Surveys tend to account for these differences by using weights
Weighing some respondents’ responses more heavily to make up for small numbers
Accuracy of weighting depends on the accuracy of one’s assumptions about the relationship b/t respondents and the population at large
Measurement Challenge 2: Question Wording and Sequencing
Survey questions are intended to elicit accurate answers about what respondents believe
But the answers received depend on how you ask the questions and the order in which they are presented
Framing
Phrasing a question in such a way as to give greater weight to one point of view
Priming
Sequence of questions or prelude to a question may lead a respondent to reach for an answer more quickly than they would IRL
The Priming Problem: 2 Examples
Example 1
Stage 1: Show respondent “informational article”
Stage 2: Ask the respondent whether the current administration is respecting the rule of law
Example 2
Stage 1: Ask the respondent question about consumer sentiment (“how satisfied are you with this?”

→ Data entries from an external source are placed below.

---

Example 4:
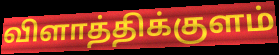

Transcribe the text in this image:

விளாத்திக்குளம்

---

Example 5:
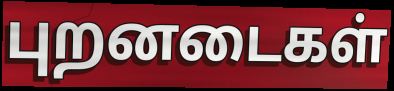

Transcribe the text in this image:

புறனடைகள்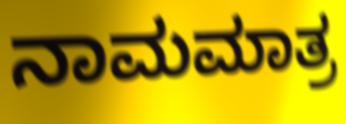
ನಾಮಮಾತ್ರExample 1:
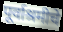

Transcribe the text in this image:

पूर्वाश्रमीचे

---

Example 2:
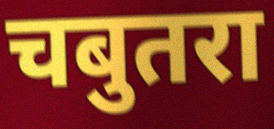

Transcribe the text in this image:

चबुतरा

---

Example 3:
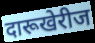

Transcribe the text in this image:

दारूखेरीज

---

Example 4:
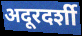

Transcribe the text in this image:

अदूरदर्शी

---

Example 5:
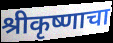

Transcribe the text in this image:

श्रीकृष्णाचाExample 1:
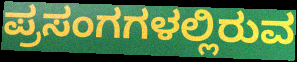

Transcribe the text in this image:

ಪ್ರಸಂಗಗಳಲ್ಲಿರುವ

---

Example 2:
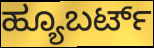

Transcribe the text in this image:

ಹ್ಯೂಬರ್ಟ್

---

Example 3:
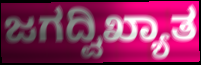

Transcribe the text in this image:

ಜಗದ್ವಿಖ್ಯಾತ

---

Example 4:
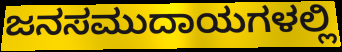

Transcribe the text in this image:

ಜನಸಮುದಾಯಗಳಲ್ಲಿ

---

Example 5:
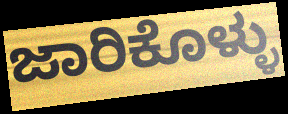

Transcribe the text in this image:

ಜಾರಿಕೊಳ್ಳು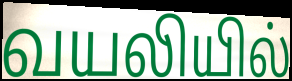
வயலியில்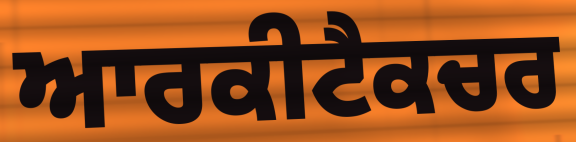
ਆਰਕੀਟੈਕਚਰ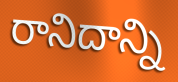
రానిదాన్ని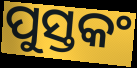
ପୁସ୍ତକଂ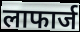
लाफार्जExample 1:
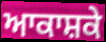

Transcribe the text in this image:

ਆਕਾਸ਼ਕੇ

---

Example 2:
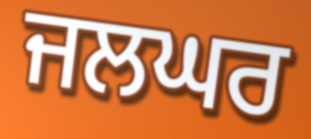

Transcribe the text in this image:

ਜਲਘਰ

Stage 2: Ask the respondent aimed at identifying the respondent’s priorities
Measurement Challenge 3: Can we even trust respondents to tell us the truth?
Social desirability bias
People tell you what they think you want to hear (Bradley Effect)
“Cognitive misers”
Many people make do with little information
They say what comes to mind → opinions are fleeting + unstable
Recency Bias
Respondents are likely to vote based on current events related to the issue at bar
Ex: A recent school shooting in a respondent’s neighborhood is likely to influence their opinion regarding gun laws (reactionary as opposed to stable)
Attitude
An organized + consistent manner of thinking/feeling/reacting to a group of people, social issue, or other event in one’s political environment
Ideology
An elaborate set of organized, internally consistent attitudes linked by a common principle (or coalitional politics)
What is the Attitude-Ideology disconnect?

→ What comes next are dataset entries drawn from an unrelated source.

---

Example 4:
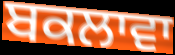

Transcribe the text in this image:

ਬਕਲਾਵਾ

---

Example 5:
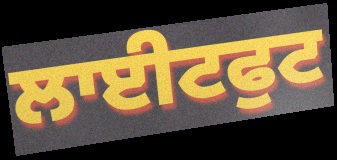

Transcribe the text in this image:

ਲਾਈਟਫੁਟ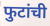
फुटांची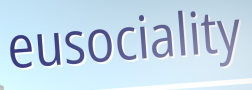
eusociality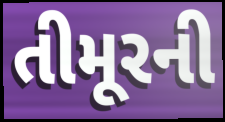
તીમૂરની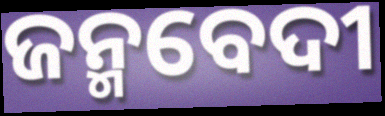
ଜନ୍ମବେଦୀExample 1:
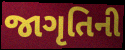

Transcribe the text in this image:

જાગૃતિની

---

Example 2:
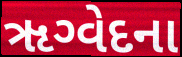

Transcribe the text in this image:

ૠગ્વેદના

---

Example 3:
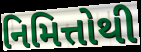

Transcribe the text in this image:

નિમિત્તોથી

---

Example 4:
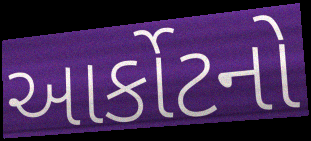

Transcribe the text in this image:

આર્કોટનો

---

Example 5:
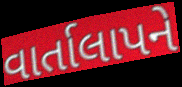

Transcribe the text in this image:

વાર્તાલાપને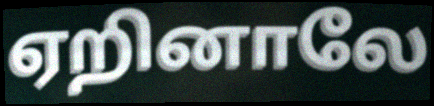
ஏறினாலே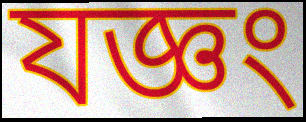
যজ্ঞং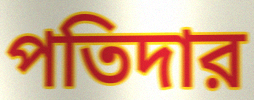
পতিদার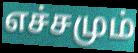
எச்சமும்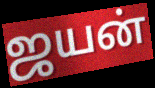
ஜயன்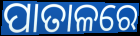
ପାତାଳରେ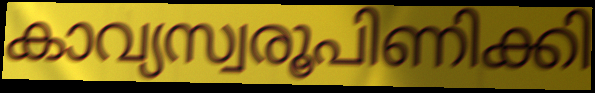
കാവ്യസ്വരൂപിണിക്കി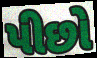
પીછોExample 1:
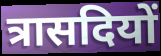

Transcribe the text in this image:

त्रासदियों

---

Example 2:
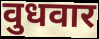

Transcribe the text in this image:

वुधवार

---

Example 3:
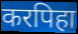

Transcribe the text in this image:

करपिहा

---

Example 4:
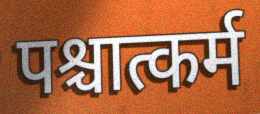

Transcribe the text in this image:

पश्चात्कर्म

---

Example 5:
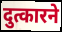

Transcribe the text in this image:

दुत्कारने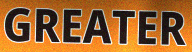
GREATER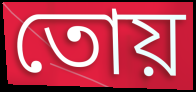
তোয়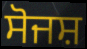
ਸੋਜਸ਼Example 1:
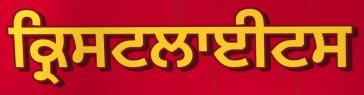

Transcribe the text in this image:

ਕ੍ਰਿਸਟਲਾਈਟਸ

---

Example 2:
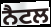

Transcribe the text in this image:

ਨੈਟਲ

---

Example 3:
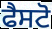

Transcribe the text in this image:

ਫੈਸਟੋ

Our partisan identities shape how we acquire + recall information
Informational biases may be a function of selecting into certain news sources OR confirmation bias (we remember what fits our priorities)
By altering how we acquire and process new information, partisanship can bias how we form new attitudes and opinions
Where do we get attitudes/opinions?
Opinions can emerge as a result of current news happenings
When the news chatter dies down, opinion may revert to earlier levels
Public opinion can also be shaped by elites (politicians, media personalities, and perceived “experts”
What are two ways in which we interpret public opinion?
Public opinion is disorganized and virtually meaningless
Public opinion is organized and well-structured
What evidence supports the thesis that public opinion is disorganized + virtually meaningless?
People are incapable of knowing everything
When pressed to give an opinion, most respondents are ambivalent
Public opinion swings wildly + without logic
What is the concept of ideological innocence?
Unlike elites, the American voter is “triply lacking”
Limited reference to ideology
Inconsistency b/t opinions
Positions on issues are unstable
Most people’s opinions are “unconstrained”
Opinions are not tied together by general/ideological principles
Attitudes not correlated in expected ways
Liberal on some issues, conservative on others
What evidence supports the thesis that public opinion is organized and well-structured?
Academics overstate the value of political knowledge
The way we assess political knowledge is flawed
Most of the time, voters can rely on heuristics/proxies to make choices that approximate the decisions they would have made with more information + knowledge
Why?
Vote choices often limited to two candidates or
Voting often limited to yes/no on a particular issue
Is the public wise in the aggregate?
Individuals may be ignorant or lack necessary knowledge to make informed political decisions
Is the public just wise about salient things like war or what to name their kid (based on presidential scandal or lack thereof? Or do they know about what happens in between to contextualize those things?